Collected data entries
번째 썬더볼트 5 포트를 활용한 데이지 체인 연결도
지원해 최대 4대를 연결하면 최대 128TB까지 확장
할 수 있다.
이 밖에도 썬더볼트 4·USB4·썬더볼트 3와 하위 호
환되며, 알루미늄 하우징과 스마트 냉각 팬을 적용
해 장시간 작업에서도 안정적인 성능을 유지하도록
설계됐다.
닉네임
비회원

Problem details: Copy every line of the data where "썬더볼트" is found.

Task solution:
번째 썬더볼트 5 포트를 활용한 데이지 체인 연결도
이 밖에도 썬더볼트 4·USB4·썬더볼트 3와 하위 호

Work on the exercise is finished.